Seizures in the Developing Brain Cause Adverse Long-term Effects on Spatial Learning and Anxiety


Address correspondence and reprint requests to Dr. C.E. Stafstrom at Department of Neurology, H6-528, University of Wisconsin, 600 Highland Avenue, Madison, WI 53792, U.S.A. E-mail:

Present address of Dr. Sayin: Institute of Forensic Sciences, Istanbul University, Cerrahpasa, Istanbul, Turkey.


Summary: Purpose: Seizures in the developing brain cause less macroscopic structural damage than do seizures in adulthood, but accumulating evidence shows that seizures early in life can be associated with persistent behavioral and cognitive impairments. We previously showed that long-term spatial memory in the eight-arm radial-arm maze was impaired in rats that experienced a single episode of kainic acid (KA)-induced status epilepticus during early development (postnatal days (P) 1–14). Here we extend those findings by using a set of behavioral paradigms that are sensitive to additional aspects of learning and behavior.

Methods: On P1, P7, P14, or P24, rats underwent status epilepticus induced by intraperitoneal injections of age-specific doses of KA. In adulthood (P90–P100), the behavioral performance of these rats was compared with that of control rats that did not receive KA. A modified version of the radial-arm maze was used to assess short-term spatial memory; the Morris water maze was used to evaluate long-term spatial memory and retrieval; and the elevated plus maze was used to determine anxiety.

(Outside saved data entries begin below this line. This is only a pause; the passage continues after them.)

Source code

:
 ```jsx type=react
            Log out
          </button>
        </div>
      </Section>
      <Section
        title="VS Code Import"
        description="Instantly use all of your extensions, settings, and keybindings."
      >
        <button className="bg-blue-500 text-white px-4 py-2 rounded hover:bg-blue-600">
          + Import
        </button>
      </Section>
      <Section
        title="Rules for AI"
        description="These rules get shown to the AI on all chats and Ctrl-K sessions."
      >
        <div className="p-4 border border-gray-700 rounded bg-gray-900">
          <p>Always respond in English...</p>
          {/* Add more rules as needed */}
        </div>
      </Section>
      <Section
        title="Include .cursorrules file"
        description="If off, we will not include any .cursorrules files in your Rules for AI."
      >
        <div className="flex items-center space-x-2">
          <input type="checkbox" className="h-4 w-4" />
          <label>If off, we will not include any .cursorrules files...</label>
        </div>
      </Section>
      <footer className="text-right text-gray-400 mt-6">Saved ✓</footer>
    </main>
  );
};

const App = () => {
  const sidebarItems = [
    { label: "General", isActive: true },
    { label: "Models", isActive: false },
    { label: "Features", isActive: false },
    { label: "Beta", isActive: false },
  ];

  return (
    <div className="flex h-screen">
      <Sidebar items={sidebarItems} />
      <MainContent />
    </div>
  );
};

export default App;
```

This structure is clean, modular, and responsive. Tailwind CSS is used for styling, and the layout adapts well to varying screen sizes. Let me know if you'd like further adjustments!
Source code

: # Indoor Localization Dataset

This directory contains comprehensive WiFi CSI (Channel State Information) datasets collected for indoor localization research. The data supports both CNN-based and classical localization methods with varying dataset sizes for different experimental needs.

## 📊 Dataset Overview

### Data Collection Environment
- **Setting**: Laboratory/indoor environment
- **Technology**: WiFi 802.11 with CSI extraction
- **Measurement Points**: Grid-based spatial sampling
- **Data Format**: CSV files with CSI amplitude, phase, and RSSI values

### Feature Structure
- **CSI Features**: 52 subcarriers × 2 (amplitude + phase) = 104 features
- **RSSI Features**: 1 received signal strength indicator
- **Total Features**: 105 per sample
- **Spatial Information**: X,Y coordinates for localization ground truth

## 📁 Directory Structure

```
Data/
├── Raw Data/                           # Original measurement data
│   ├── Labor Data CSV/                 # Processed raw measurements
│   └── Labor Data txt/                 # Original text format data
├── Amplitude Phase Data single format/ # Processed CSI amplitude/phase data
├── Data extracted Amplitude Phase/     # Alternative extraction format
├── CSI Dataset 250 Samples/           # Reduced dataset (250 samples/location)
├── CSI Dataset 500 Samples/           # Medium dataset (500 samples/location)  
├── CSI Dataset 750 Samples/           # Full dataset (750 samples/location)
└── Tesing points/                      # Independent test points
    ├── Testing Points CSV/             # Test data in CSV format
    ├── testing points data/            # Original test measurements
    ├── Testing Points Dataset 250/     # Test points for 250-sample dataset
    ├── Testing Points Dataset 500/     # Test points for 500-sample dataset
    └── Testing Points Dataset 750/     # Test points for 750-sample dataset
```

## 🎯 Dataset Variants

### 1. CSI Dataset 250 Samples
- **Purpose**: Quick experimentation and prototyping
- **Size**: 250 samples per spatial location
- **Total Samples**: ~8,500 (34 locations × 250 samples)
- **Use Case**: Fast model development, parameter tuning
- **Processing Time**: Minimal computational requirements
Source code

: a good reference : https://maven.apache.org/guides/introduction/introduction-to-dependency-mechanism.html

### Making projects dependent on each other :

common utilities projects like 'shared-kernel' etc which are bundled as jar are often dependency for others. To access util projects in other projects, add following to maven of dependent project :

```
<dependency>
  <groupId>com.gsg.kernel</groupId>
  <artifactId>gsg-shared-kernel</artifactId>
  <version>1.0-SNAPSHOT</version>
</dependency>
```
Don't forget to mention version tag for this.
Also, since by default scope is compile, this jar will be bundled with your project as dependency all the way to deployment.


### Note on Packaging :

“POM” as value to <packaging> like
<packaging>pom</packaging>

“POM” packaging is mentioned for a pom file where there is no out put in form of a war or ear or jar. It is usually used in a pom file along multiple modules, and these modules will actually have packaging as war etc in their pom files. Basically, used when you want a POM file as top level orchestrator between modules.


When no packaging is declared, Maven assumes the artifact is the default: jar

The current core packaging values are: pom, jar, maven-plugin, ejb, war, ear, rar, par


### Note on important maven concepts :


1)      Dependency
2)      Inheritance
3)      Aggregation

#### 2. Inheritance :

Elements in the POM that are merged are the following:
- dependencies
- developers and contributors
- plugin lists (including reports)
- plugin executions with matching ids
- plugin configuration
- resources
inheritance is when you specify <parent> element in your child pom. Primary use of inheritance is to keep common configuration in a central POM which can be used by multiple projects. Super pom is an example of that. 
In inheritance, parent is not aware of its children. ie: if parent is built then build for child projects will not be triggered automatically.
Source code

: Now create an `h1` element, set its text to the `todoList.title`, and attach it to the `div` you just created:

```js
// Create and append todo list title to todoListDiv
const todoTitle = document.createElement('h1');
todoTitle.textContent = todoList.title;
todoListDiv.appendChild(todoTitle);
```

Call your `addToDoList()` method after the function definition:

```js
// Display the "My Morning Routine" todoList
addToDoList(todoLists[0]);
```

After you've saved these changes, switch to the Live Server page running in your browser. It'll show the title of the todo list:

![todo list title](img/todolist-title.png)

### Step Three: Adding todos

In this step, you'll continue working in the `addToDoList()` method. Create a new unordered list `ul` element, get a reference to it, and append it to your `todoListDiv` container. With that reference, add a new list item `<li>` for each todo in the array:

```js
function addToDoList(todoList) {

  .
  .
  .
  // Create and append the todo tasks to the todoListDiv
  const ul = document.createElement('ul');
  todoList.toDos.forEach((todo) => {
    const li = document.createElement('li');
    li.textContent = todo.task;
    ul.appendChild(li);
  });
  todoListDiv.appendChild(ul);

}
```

Results: Compared with controls, rats with KA seizures at each tested age had impaired short-term spatial memory in the radial-arm maze (longer latency to criterion and more reference errors), deficient long-term spatial learning and retrieval in the water maze (longer escape latencies and memory for platform location), and a greater degree of anxiety in the elevated plus maze (greater time spent in open arms).

Conclusions: These findings provide additional support for the concept that seizures early in life may be followed by life-long impairment of certain cognitive and behavioral functions. These results may have clinical implications, favoring early and aggressive control of seizures during development.